Rideaux métalliques - Toiles de scène - Cours particuliers de peinture

 

"Mettre de la couleur dans la ville"

ARTISTE PEINTRE - ARCHITECTE D.P.L.G.

Conception et réalisation de fresques monumentales pour les collectivités locales, des organismes publics et privés à Paris et en Provence.

 

 

Exposition à la médiatèque d'EUROCOPTER (AIRBUS HELICOPTER) à Marignane du 2 au 12 juillet 2013.

"Une exposition ou nous avons proposé une confrontation entre des thèmes classiques (nus, paysages, natures mortes) avec une exécution moderne (spontanéité, surprise graphique, rapidité)."  Merci à Monsieur Bianco et à son équipe, chaleureuse et efficace, qui ont permis cette exposition et favorisé ce moment d'échanges et de passion.
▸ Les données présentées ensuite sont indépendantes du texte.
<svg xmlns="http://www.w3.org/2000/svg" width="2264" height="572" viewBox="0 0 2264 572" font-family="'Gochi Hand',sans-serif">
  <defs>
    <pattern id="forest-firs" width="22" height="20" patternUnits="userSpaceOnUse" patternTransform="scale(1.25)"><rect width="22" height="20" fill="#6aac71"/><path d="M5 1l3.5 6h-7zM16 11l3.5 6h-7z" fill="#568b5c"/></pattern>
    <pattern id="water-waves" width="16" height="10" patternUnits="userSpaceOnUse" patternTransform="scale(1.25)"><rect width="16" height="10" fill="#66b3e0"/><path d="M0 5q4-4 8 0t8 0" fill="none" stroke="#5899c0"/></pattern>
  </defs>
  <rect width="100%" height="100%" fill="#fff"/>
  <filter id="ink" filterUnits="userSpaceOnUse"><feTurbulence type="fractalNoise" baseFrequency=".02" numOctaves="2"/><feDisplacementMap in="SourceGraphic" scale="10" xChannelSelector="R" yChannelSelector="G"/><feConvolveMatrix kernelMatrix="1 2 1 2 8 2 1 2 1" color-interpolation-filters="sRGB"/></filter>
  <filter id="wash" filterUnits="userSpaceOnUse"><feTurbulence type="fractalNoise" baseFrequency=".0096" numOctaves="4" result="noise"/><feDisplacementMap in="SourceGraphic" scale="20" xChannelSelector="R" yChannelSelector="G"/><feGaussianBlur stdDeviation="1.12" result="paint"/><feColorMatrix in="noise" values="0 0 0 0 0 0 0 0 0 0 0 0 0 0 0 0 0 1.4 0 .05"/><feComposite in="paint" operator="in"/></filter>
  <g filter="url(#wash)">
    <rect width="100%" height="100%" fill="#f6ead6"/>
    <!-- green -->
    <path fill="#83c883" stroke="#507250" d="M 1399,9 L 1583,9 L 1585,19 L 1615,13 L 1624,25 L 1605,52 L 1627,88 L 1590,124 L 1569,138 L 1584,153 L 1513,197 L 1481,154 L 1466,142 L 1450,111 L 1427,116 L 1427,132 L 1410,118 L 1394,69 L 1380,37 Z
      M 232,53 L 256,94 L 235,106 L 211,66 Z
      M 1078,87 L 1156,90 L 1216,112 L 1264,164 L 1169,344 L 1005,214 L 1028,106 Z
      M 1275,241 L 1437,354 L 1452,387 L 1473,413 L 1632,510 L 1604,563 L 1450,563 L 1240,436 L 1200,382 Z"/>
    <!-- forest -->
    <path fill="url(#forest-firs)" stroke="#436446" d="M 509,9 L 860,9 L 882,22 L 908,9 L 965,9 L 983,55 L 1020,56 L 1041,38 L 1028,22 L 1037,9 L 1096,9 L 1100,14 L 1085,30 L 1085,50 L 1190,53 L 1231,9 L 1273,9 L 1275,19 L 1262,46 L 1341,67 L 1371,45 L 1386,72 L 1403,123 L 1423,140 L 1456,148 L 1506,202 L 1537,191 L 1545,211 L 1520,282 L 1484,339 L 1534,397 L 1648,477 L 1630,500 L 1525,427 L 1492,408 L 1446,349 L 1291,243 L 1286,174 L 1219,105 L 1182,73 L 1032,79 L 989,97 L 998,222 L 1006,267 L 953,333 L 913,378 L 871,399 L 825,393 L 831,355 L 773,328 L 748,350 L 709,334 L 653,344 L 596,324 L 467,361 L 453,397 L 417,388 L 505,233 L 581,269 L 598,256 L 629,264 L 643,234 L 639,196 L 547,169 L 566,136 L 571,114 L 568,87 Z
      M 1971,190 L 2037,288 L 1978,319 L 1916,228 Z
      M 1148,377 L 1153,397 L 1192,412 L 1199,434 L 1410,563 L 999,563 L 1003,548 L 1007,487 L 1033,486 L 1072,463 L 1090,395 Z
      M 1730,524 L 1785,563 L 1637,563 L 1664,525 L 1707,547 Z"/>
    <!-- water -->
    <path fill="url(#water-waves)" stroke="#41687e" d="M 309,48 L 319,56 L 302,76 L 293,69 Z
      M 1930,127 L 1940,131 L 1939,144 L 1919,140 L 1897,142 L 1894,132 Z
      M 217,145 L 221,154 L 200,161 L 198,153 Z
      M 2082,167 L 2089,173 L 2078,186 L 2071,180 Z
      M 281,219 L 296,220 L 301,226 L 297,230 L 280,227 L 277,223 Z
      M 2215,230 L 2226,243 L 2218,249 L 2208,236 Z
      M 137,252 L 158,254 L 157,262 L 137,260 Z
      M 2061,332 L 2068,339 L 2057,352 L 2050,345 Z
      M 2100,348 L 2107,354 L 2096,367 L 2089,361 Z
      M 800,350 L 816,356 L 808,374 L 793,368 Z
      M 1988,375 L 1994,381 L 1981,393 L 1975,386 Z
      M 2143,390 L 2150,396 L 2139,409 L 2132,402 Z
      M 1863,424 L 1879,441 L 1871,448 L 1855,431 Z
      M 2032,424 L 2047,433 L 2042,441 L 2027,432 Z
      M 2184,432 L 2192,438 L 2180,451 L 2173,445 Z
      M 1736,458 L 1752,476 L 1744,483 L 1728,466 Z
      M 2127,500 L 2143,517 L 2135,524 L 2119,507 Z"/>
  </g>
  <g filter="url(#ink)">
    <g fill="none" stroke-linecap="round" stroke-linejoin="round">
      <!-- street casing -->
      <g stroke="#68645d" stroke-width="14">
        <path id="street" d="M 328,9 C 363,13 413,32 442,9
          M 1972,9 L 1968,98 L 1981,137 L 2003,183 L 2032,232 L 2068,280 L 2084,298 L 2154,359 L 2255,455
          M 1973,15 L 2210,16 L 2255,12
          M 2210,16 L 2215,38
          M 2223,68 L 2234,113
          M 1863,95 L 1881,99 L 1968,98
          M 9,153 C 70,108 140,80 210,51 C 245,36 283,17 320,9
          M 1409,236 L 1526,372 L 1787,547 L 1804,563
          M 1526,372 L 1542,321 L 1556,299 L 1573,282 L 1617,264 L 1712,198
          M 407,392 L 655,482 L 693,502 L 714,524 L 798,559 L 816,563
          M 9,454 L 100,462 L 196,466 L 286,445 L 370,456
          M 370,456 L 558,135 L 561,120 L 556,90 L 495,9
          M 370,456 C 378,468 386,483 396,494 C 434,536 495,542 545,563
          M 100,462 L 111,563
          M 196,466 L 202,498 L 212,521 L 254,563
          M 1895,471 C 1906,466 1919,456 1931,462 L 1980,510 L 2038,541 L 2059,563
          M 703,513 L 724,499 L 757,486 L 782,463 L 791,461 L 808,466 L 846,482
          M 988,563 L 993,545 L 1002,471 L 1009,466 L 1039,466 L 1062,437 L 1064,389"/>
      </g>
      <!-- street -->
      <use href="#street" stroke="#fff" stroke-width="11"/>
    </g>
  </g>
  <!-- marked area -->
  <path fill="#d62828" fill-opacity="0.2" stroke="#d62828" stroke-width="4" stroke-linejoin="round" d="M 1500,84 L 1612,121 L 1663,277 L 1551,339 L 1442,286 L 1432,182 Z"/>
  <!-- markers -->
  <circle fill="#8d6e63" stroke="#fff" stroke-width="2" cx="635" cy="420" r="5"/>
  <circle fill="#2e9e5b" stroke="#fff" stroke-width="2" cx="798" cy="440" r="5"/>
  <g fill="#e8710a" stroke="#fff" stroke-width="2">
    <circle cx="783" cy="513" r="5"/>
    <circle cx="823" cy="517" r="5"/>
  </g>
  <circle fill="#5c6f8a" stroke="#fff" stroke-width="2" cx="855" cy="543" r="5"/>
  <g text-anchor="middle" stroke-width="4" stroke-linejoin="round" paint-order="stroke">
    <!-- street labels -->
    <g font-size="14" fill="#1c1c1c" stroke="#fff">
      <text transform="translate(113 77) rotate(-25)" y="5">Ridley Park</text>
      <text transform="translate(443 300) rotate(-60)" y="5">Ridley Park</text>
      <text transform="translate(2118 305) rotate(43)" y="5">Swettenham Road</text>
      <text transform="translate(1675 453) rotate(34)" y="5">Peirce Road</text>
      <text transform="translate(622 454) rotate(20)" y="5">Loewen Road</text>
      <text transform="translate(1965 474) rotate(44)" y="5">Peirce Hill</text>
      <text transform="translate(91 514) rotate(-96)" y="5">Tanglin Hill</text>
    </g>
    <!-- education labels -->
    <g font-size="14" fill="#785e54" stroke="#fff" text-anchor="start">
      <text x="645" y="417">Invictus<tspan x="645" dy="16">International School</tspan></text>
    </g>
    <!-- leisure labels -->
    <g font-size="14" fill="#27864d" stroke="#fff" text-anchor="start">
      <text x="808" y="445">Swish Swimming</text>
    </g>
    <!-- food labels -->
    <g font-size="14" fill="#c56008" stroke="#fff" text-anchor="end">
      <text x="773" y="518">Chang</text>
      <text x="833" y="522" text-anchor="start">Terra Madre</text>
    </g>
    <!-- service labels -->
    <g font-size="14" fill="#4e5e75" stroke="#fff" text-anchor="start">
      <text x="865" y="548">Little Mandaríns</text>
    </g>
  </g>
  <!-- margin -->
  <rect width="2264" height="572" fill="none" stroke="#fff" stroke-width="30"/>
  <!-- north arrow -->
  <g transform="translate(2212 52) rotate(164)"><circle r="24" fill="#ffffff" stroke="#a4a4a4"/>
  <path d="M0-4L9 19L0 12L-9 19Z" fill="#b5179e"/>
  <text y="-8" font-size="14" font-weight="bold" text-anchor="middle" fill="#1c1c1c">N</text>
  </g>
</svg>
Journal du comité d'entreprise d'Eurocopter - Août 2013.

 

Journal Municipal de Saint Victoret 03/2010.

"Trois oliviers, une fontaine, pour une nouvelle placette dans le centre ancien, sous le clocher de l'église Saint-Pierre aux liens, et le décor est planté. Restait un grand mur blanc à habiller. C'est pourquoi, deux artistes peintres ont été chargés par le maire d'y réaliser une fresque. Geneviève Fabre, plasticienne et Jacques Rivoal, architecte de formation, ont tous deux une grande expérience des fresques monumentales telle que celle représentant une vue des Alpilles chères à Van Gogh réalisée sur le cours Mirabeau à Marignane. Cette fois il s'agissait pour eux de peindre des colonnes de Pompéi, haut lieu culturel, commercial et politique de la ville romaine ensevelie sous les cendres du Vésuve. Des ruines qui rappellent donc que notre région était gallo-romaine."
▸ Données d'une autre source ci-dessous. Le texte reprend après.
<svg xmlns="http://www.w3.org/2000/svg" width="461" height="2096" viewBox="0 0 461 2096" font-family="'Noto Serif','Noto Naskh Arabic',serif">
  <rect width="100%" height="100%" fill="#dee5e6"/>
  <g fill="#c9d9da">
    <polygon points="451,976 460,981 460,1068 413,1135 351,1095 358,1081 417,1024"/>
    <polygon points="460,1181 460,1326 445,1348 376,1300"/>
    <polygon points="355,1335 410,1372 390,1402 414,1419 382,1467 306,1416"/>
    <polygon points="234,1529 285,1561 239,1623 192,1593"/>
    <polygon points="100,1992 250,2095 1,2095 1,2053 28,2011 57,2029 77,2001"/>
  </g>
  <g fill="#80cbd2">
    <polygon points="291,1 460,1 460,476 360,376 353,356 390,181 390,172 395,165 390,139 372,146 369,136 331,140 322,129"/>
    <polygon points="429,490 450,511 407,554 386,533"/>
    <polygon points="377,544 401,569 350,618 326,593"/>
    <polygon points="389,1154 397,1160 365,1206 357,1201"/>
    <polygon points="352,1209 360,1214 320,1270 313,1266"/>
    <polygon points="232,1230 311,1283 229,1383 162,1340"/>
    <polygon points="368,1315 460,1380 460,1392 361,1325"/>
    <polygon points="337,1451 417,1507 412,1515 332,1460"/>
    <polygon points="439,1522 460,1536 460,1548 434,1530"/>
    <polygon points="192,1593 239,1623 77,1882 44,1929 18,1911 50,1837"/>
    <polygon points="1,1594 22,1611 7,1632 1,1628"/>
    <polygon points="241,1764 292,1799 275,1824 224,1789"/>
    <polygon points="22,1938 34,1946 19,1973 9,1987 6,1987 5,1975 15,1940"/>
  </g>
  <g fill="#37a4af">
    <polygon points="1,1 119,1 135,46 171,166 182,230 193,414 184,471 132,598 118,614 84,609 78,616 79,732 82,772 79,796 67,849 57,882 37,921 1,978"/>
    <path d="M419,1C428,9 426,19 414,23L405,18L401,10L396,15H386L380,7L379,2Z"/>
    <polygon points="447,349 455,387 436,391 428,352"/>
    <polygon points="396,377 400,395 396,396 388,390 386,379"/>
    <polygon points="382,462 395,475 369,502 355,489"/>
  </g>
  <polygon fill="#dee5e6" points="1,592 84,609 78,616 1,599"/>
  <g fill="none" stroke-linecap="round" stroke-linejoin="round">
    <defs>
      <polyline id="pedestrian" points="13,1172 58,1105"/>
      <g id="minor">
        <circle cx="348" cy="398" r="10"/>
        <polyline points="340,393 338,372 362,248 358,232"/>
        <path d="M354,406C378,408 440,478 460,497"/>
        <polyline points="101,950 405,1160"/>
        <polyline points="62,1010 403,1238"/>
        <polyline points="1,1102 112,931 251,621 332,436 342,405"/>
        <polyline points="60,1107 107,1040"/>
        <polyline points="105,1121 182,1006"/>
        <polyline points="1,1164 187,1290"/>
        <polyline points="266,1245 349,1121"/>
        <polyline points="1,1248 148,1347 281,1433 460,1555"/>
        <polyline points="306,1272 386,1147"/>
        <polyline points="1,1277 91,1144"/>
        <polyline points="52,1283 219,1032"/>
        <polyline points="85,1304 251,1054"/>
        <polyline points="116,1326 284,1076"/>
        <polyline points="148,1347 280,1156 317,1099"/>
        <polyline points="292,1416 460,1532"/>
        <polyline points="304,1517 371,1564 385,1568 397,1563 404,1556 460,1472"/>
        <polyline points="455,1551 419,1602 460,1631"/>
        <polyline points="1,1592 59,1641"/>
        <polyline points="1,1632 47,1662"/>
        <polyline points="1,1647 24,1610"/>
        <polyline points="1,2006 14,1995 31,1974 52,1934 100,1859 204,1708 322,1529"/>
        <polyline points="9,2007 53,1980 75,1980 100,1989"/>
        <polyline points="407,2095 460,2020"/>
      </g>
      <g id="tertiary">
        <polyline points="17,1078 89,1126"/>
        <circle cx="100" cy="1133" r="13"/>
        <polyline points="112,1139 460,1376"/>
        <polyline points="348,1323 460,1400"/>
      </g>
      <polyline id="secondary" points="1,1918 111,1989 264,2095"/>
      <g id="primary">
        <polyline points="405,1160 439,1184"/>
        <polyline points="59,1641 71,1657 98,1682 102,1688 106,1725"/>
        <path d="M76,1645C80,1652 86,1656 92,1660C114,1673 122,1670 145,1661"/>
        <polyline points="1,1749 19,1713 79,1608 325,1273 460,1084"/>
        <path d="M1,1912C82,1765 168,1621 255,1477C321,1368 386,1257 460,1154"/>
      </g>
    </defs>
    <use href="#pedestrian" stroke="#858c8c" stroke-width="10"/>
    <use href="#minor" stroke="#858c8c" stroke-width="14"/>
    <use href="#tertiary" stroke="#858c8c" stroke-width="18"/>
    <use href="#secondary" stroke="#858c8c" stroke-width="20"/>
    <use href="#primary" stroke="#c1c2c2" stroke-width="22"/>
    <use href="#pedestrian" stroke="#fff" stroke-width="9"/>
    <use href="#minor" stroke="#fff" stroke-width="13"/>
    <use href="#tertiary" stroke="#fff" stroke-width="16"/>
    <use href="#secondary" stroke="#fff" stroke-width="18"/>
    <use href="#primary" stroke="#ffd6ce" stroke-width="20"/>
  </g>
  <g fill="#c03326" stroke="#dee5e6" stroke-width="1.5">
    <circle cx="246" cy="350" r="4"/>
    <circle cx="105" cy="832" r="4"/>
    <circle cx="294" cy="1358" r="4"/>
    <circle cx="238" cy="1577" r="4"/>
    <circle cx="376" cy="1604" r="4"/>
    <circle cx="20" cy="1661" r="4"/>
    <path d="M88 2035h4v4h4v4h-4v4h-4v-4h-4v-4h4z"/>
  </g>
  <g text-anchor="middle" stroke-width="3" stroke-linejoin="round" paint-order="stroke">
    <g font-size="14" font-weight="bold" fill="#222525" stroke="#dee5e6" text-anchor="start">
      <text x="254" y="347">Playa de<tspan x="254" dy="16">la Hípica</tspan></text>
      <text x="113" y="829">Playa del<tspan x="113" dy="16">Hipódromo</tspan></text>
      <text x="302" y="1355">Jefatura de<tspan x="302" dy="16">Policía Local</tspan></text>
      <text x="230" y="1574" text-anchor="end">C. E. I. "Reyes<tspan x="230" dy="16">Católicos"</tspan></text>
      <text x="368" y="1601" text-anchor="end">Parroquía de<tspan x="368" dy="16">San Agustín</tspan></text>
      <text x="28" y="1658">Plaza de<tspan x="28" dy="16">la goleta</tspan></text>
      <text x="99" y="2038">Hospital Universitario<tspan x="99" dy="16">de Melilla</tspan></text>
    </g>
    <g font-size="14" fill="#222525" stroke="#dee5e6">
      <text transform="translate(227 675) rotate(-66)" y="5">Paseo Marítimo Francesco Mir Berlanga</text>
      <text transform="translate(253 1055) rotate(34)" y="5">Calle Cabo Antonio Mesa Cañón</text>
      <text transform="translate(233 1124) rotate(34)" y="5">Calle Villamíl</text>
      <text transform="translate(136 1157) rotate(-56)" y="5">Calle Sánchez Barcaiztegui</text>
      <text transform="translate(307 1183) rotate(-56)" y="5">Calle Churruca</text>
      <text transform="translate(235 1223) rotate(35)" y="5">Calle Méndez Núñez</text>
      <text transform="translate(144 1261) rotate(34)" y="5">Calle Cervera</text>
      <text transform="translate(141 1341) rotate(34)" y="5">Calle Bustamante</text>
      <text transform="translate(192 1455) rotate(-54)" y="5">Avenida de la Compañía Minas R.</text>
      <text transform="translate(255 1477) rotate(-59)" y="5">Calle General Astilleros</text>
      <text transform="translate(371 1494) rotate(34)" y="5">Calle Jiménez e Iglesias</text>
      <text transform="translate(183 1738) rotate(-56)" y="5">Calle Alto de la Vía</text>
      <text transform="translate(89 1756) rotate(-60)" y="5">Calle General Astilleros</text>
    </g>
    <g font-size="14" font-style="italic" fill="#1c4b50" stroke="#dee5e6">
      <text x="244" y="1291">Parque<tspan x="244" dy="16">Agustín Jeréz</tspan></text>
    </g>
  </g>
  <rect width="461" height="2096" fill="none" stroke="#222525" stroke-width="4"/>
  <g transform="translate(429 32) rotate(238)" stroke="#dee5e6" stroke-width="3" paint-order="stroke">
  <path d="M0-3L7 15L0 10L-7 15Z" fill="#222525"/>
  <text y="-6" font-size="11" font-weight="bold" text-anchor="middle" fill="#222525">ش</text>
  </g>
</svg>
Journal Municipal de Saint Victoret (13) - Mars 2010.

Carte postale MARIGNANE.

"Les Alpilles", fresque monumentale de 240m² est l'une des attractions majeures de la ville de Marignane, ainsi que le prouve la présence du cliché de l'oeuvre de Geneviève FABRE et Jacques RIVOAL sur cette carte postale représentant la ville.

 

Les colonnes de Pompéi dans le centre ancien de Saint Victoret.
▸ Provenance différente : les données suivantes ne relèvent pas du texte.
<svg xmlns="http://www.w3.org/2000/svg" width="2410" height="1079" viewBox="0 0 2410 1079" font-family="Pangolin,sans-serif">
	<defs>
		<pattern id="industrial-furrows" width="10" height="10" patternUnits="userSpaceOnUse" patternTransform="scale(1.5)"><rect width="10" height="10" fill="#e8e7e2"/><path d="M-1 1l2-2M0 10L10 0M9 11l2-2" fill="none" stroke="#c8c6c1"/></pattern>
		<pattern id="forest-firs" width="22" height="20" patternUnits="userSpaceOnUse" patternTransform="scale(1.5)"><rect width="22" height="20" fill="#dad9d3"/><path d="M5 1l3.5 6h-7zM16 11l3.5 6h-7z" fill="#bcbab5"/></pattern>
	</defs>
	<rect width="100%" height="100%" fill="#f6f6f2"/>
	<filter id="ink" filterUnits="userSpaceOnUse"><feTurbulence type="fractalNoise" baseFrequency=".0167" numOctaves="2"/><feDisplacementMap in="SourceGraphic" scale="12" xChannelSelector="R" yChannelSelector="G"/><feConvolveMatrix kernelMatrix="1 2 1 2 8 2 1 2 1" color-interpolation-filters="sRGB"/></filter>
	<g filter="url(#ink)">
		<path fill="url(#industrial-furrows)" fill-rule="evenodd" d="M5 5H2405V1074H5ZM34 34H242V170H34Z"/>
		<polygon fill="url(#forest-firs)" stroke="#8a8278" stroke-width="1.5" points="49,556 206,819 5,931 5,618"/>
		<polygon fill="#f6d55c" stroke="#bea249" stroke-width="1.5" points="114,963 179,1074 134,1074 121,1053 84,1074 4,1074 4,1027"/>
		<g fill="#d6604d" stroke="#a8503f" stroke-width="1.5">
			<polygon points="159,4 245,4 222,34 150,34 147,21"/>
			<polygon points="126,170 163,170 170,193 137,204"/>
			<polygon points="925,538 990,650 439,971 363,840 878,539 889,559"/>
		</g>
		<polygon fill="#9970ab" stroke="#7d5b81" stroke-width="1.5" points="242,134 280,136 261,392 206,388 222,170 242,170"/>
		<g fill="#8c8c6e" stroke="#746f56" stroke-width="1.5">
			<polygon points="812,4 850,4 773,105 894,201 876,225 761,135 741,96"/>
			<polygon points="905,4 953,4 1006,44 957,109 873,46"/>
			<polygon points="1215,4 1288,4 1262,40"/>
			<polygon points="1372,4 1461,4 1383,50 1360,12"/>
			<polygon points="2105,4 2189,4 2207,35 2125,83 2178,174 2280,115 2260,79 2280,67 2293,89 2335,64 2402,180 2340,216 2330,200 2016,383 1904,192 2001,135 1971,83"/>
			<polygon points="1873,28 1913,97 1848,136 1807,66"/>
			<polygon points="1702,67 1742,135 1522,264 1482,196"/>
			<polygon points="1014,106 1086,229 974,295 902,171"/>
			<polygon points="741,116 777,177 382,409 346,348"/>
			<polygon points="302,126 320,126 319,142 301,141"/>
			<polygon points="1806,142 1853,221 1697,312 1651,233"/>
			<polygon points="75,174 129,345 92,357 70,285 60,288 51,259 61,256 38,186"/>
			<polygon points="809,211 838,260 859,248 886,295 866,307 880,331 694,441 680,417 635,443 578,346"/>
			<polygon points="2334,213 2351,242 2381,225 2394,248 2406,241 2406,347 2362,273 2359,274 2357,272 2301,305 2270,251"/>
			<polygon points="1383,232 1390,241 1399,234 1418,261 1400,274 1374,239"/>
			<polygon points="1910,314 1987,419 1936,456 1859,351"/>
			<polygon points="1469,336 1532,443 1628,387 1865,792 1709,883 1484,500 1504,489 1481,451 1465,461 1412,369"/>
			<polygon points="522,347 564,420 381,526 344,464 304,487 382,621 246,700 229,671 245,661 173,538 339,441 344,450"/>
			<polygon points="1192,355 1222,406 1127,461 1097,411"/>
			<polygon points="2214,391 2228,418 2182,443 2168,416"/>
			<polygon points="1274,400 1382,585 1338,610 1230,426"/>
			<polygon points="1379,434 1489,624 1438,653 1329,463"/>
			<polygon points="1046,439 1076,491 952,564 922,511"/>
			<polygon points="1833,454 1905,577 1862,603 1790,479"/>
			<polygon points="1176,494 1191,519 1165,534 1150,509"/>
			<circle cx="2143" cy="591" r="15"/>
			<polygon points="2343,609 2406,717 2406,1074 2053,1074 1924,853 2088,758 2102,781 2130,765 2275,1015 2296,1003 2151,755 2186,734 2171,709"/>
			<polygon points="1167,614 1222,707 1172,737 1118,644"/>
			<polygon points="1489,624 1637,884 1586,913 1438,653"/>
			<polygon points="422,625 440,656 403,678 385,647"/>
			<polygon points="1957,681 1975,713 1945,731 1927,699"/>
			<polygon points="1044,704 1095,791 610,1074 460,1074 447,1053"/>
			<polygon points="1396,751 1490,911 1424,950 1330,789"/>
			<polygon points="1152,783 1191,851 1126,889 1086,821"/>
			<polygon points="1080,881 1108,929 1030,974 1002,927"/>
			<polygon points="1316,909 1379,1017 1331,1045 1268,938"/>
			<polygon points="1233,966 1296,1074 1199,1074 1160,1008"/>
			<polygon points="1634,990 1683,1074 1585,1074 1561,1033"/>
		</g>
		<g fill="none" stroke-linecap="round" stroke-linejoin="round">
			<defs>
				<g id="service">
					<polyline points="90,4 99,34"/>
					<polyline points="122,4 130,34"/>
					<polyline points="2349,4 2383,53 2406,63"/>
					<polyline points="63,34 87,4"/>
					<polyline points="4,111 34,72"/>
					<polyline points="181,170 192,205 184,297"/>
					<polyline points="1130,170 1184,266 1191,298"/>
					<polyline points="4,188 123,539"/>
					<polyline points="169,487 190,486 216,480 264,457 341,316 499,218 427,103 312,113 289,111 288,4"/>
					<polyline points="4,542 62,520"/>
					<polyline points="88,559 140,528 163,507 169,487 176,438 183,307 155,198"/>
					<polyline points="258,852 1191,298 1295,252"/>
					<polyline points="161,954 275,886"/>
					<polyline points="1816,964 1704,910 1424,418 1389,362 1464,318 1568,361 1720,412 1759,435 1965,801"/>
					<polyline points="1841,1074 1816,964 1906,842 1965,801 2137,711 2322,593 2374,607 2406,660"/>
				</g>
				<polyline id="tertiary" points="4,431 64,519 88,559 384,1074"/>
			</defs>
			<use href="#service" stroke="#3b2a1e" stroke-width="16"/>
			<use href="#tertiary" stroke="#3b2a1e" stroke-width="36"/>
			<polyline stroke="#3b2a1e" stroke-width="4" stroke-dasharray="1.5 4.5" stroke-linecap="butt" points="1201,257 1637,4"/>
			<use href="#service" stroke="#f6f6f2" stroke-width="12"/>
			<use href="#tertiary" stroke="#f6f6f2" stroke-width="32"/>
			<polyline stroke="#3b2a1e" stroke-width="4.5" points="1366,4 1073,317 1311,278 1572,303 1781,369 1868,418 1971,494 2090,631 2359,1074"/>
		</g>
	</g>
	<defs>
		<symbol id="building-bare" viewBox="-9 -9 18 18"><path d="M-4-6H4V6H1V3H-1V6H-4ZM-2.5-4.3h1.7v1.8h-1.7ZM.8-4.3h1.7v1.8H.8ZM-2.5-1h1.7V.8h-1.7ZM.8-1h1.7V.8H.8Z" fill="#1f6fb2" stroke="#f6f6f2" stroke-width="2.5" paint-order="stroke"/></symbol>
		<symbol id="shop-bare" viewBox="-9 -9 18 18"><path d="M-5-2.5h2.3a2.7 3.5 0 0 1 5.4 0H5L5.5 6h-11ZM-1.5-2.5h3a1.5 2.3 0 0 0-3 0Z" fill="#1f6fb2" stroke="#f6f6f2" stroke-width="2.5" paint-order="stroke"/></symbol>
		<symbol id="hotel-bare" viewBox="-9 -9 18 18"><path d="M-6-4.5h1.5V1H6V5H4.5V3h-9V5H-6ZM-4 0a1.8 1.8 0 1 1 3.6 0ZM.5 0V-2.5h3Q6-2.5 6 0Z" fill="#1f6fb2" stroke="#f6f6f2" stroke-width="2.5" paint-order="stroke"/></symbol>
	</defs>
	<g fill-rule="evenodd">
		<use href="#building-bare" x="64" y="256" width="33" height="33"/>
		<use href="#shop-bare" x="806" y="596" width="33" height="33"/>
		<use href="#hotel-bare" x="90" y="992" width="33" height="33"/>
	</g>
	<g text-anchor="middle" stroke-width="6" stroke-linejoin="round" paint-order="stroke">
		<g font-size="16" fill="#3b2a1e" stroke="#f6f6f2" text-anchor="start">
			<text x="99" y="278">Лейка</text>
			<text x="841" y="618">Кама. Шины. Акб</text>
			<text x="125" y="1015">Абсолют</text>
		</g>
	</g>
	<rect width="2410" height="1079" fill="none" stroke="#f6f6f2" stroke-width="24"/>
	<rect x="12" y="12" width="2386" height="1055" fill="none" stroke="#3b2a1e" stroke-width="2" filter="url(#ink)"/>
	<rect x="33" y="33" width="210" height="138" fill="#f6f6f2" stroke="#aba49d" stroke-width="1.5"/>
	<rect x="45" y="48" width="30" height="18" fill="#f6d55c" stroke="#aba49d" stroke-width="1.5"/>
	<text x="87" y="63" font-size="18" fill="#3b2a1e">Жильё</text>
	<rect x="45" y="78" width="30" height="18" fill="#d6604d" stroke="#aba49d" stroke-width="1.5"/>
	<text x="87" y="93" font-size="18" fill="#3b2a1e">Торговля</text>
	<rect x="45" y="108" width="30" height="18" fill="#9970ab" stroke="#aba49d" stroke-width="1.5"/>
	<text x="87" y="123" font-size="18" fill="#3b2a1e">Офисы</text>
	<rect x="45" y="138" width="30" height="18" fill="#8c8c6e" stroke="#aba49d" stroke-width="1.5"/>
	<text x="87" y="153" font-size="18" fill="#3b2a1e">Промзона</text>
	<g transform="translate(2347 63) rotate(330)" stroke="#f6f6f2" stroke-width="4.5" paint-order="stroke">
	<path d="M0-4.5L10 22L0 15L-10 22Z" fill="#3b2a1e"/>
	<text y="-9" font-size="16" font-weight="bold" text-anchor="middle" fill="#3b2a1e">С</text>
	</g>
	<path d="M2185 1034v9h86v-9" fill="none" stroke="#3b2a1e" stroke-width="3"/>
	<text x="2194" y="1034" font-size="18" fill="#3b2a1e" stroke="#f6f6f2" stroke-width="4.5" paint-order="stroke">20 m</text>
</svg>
"Les deux artistes qui ont soigneusement préparé leur réalisation en compulsant de nombreux documents, ont fait une grande quantité d'études, travaillant sur les couleurs, les matières, afin de s'adapter au support granuleux du mur. "Nous avons découvert qu 'en procédant par frottis, par couches épaisses, on obtenait une espèce de grain qui donne un style rustique assez propice à une évocation de ruines. Pour la représentation de la végétation on se rend compte que ça crée une espèce de vibration comme si la lumière jouait dessus."

La Provence- 10 janvier 2010

 

Portrait des Artistes: Spécialistes des fresques et du trompe l'oeil.

"Geneviève Fabre, marignanaise, peintre et enseignante en arts plastiques. Jacques Rivoal, toulonnais, architecte de formation, se sont spécialisés dans les réalisations plastiques monumentales. Leur fresque de Marignane les a fait remarquer et leur a permis d'obtenir des commandes d'entrepreneurs parisiens. Ils ont alors réalisé de grandes bâches en trompe-l'œil, placées devant les échafaudages pendant la durée des travaux de réfection des façades. Travaillant pour le Sénat, à l'occasion d'une commande d'Etat, ils ont agrandi le plan de l'architecte de Napoléon 1er qui représentait les colonnes de l'édifice, pour cacher les échafaudages pendant la durée des travaux restauration."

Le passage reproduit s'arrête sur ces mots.